* This article has been updated to note a change.

Over a million years ago a bird the size of a "great egret or small heron" left its prints on the sands of a neighboring river bank on the coast of southern Victoria. Scientists found them and documented their findings this month in the journal Paleontolgoy, according to CNN. The tracks are the oldest ever found in Australia.

Not much is known about the bird species that left its tracks. For now scientists are calling it a prehistoric species of the Cretaceous Period that compares in size to a great egret, according to CNN. Anthony Martin, a paleontologist at Emory University who led the expedition, said the remains definitely belonged to a bird because of a drag mark leading up to one of the footprints.

The four-toed prints (the hind pointing in the opposite direction) were discovered in an area on the coast of southern Victoria known as Dinosaur Cove, named for its rich supply of dinosaur bones, CNN reported.
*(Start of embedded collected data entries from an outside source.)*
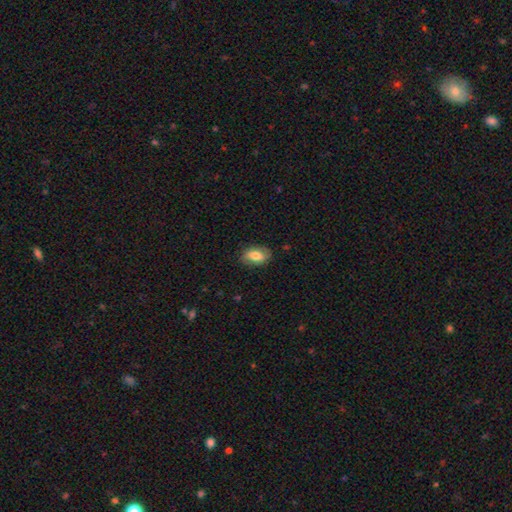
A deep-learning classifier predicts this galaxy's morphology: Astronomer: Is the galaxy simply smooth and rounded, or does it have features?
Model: smooth — 67%.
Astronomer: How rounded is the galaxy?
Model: in between — 88%.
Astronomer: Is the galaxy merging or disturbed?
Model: none — 81%.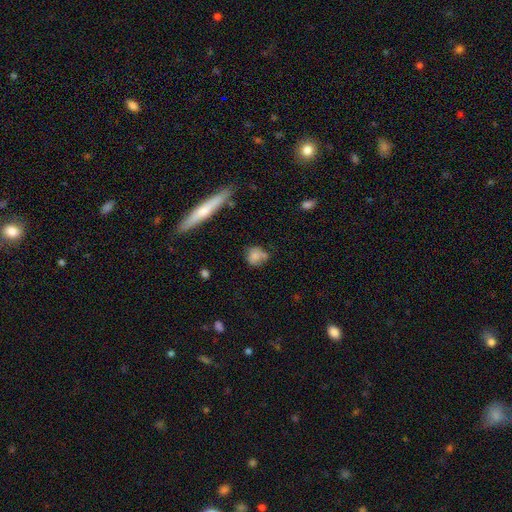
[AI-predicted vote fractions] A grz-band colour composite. It shows a smooth galaxy with no disk features (75%) that is round (68%). Merging: none (54%).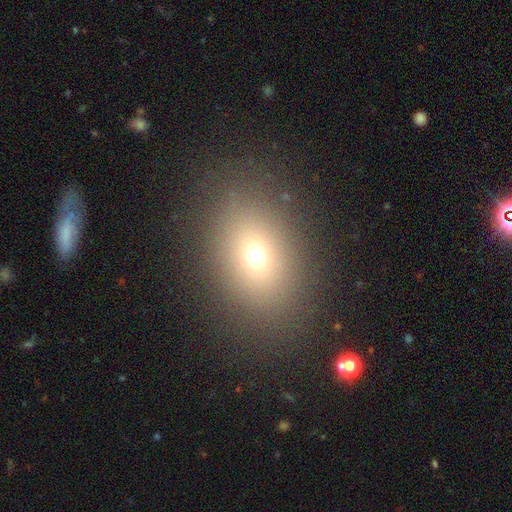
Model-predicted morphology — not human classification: A smooth galaxy with no disk features (68%) that is in between round and cigar-shaped (67%). Merging: none (86%).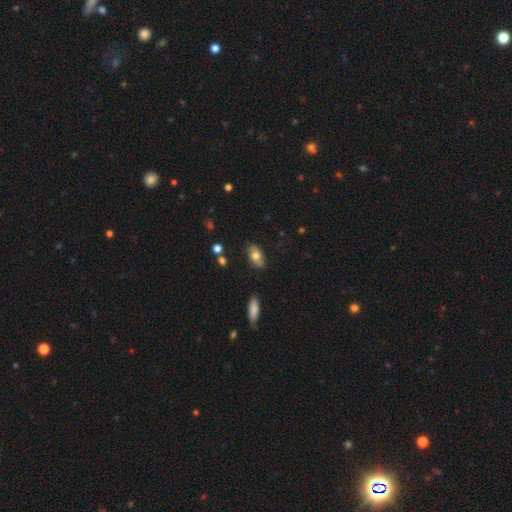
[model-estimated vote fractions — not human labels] This is likely a smooth galaxy (67%). How rounded: clearly in between (89%). Merging: likely none (80%).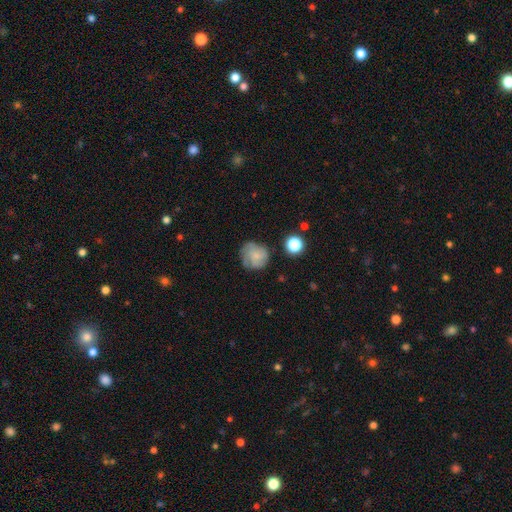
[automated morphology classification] A smooth galaxy with no disk features (49%).

Vote fractions:
- Smooth or featured? smooth: 49% / featured or disk: 41% / star or artifact: 10%
- Merging? none: 68% / minor disturbance: 21% / major disturbance: 8% / merger: 3%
Next to the bird's prints were those of a flying dinosaur and the closet known relative to birds called the Coelurosaurus. At the time the tracks were cast, Australia and Antarctica were connected and the earth's climate was much warmer.

"These tracks are evidence that we had sizeable, flying birds living alongside other kinds of dinosaurs on these polar, river floodplains, about 105 million years ago," said Anthony Martin, a paleontologist at Emory University who led the expedition.
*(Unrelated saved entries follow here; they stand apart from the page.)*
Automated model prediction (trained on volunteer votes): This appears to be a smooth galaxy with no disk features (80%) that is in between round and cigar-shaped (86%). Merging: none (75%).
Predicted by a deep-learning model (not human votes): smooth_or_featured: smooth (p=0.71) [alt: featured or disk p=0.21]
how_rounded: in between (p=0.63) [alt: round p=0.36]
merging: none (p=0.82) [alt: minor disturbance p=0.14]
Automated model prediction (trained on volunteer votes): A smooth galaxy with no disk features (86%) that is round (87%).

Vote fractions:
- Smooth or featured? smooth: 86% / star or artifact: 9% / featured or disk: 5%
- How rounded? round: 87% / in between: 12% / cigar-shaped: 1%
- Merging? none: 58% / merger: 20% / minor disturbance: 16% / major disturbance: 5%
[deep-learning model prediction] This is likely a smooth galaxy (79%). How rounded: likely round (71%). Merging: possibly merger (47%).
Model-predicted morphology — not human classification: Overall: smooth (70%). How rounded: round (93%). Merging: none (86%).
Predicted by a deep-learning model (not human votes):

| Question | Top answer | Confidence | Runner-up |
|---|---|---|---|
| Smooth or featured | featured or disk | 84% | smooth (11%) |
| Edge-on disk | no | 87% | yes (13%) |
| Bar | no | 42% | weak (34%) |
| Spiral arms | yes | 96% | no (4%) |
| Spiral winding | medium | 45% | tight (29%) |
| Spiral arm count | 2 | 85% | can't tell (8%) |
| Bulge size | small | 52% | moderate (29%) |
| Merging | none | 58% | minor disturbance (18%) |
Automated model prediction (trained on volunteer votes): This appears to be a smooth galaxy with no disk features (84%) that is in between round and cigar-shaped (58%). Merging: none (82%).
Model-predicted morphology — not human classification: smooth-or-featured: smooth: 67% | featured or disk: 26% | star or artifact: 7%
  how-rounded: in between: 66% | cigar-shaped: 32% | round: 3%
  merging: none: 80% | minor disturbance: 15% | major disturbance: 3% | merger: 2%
The presence of a backwards toe will be a key focus of the discovery, CNN reported. Certain bird species, in addition to dinosaurs like the T Rex, have possessed an opposite-facing toe throughout time. Studying how that feature has changed could provide important insights into how particular species evolved.

"In some dinosaur lineages, that rear toe got longer instead of shorter and made a great adaptation for perching up in trees," Martin said in a statement. "Tracks and other trace fossils offer clues to how non-avian dinosaurs and birds evolved and started occupying different ecological niches."